* [Excerpt provided]
------------------------------------------------------------------------

Creating a more refined alert about missed backup interval

BrainWaveCC · March 31, 2021, 10:57pm

The current, default alert for warning that backups are not running, treats full and interval backups alike, for the most part.

I have an environment where large file backups (>500GB) are occurring over the WAN, and so full backups can exceed the default interval for alerting.

Incremental backups don’t generate an error, as they can complete in 5-20 minutes most times. But full backups across the WAN can take anywhere from 8 hours to 28 hours for specific systems. With backups scheduled every 4 hours, and the default of 3 missed intervals generating an alert email, some servers manage to generate one each time they come to execute their full backup.

It would be nice to not have an error generated if a backup is actually in progress when the interval criteria is met. Coupled with this, it would be great to have a separate warning that could be triggered if a backup JOB was taking too long.

------------------------------------------------------------------------

* [Instructions for the task]
Could you rewrite the backup alert post from "Creating a more" up to and including "interval for alerting.", putting "VPN" wherever "WAN" appears? The material after this point isn't needed.

* [Stored data]
------------------------------------------------------------------------

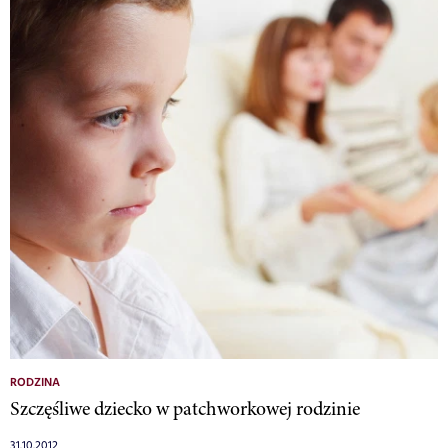
RODZINA
Szczęśliwe dziecko w patchworkowej rodzinie
31.10.2012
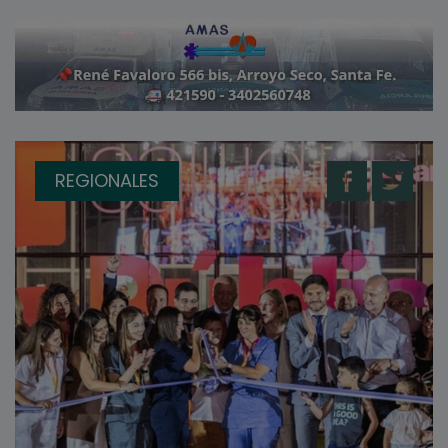
REGIONALES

------------------------------------------------------------------------

* [Task response]
Creating a more refined alert about missed backup interval

BrainWaveCC · March 31, 2021, 10:57pm

The current, default alert for warning that backups are not running, treats full and interval backups alike, for the most part.

I have an environment where large file backups (>500GB) are occurring over the VPN, and so full backups can exceed the default interval for alerting.